Last week, nearly 100 graduate students, along with their spouses and children, demonstrated outside of Vice Provost for Graduate Education Stacey Bent’s office to push for affordable dependent health insurance.
As medical students at Stanford, we feel deeply concerned about the University’s health insurance policies for the spouses and children of its graduate students. Over the past six years, dependent healthcare coverage costs increased by 80%. As a result, Stanford graduate students with dependents face a catch-22: pay $893.69 per month for their dependents’ coverage or risk the consequences of no coverage at all. As it is, the Stanford graduate stipend is insufficient to cover graduate student living expenses, and with this added expense some students find themselves with $7-10 in take-home pay a week to feed and clothe their families. For those without insurance, the consequences can be dire: One graduate student’s wife whose dependent healthcare could not be corroborated by Stanford had a miscarriage after she abstained from receiving a $2,000 emergency ultrasound at Vaden.
Vaden’s response is that lower enrollment numbers have made increasing premiums inevitable, but that is frequent rhetoric in insurance policy debates. With fewer patients to pool funds, each patient needs to pay for a bigger slice of the pie. After the passage of the Affordable Care Act (ACA), only half of the uninsured citizens predicted to sign up for health insurance by 2017 actually did. No wonder the costs of ACA plans became so high, or so the argument goes.
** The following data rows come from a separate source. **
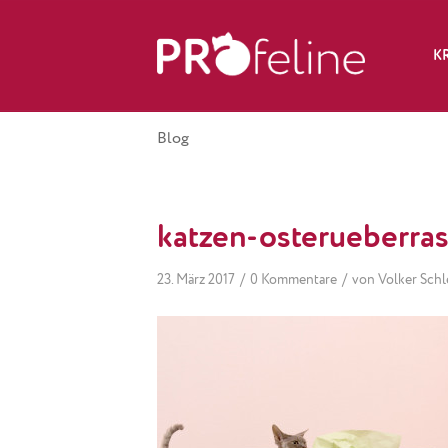
K
Blog
katzen-osterueberra
/
/
23. März 2017
0 Kommentare
von
Volker Schl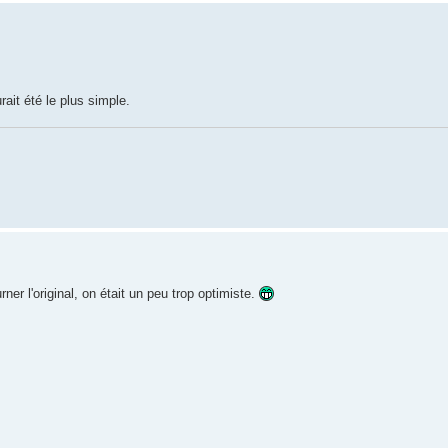
rait été le plus simple.
ner l'original, on était un peu trop optimiste.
The problem, quite clearly, is that this argument can be reversed. Fewer enrollees may justify higher premiums, but higher premiums will certainly lead to fewer enrollees.
Limiting access to care is not just bad health policy. It is bad business. The Stanford graduate students who do not purchase costly insurance for their dependents will not save Stanford money. Their spouses and children will become sicker, meaning more visits and higher healthcare expenditures for themselves and for the clinic. This phenomenon was demonstrated decades ago, during the famous RAND health insurance experiment, in which enrollees with high user chargers avoided cost-saving preventative and primary care visits — leading to greater healthcare utilization later on. More recently, Stanford’s very own researchers have published research demonstrating the inverse relationship between out-of-pocket costs and preventative care use.
For potential graduate students, high healthcare costs for dependents could make Stanford a less attractive option when choosing amongst graduate programs. International students — who comprise 34% of the graduate student body — may prioritize healthcare offerings even more, since they may be labeled as “public charges” if they enroll dependents on public insurance plans. This could harm their chances of receiving a green card, a prerequisite to citizenship. Does Stanford really want to dissuade these students from being part of our community, on top of bearing the repercussions of bad press?
Most importantly, these rising prices harm the loved ones of graduate students and, consequently, the wellbeing of graduate students themselves. How is a Ph.D. student supposed to focus on her thesis if she is too concerned about how she will pay for her son’s insulin medication or his upcoming surgery — one that could make the difference between life or death?
There are many ways to make these health plans more affordable. The most effective would be to make dependent healthcare coverage free for all graduate students’ children and all spouses who are unable to receive healthcare through their employers (e.g. F-2 visa holders). While some may argue that this would be costly, the proposed long-term cost is merely 1/1000th of Stanford’s endowment, and the potential benefits outlined above — healthier students and families, lower overall costs due to increased utilization of preventative care, competitive recruitment relative to peer institutions — unequivocally make this investment well worth it for the University. At the very least, setting lower premiums would lead to greater enrollment, consequently bringing premium costs down even further as more patients contribute to the insurance pool. Another coverage solution could be through value-based insurance design, which could encourage positive health behaviors and save money for Stanford long-term. Some of our own faculty are looking into innovative ways to design these types of insurance schemes at the national scale. Why not bring this type of research to our own campus?
As physicians in training, we cannot stand by as one of the richest universities in the world fails to provide affordable healthcare for its students and families. Stanford should commit to improving the health of its students and their dependents — not merely profit from it.
— Soleil Shah M.D. ’23 and Bianca Mulaney M.D. ’23
This article has been updated to more clearly reflect the insurance circumstances of the dependent who had a miscarriage after abstaining from an ultrasound.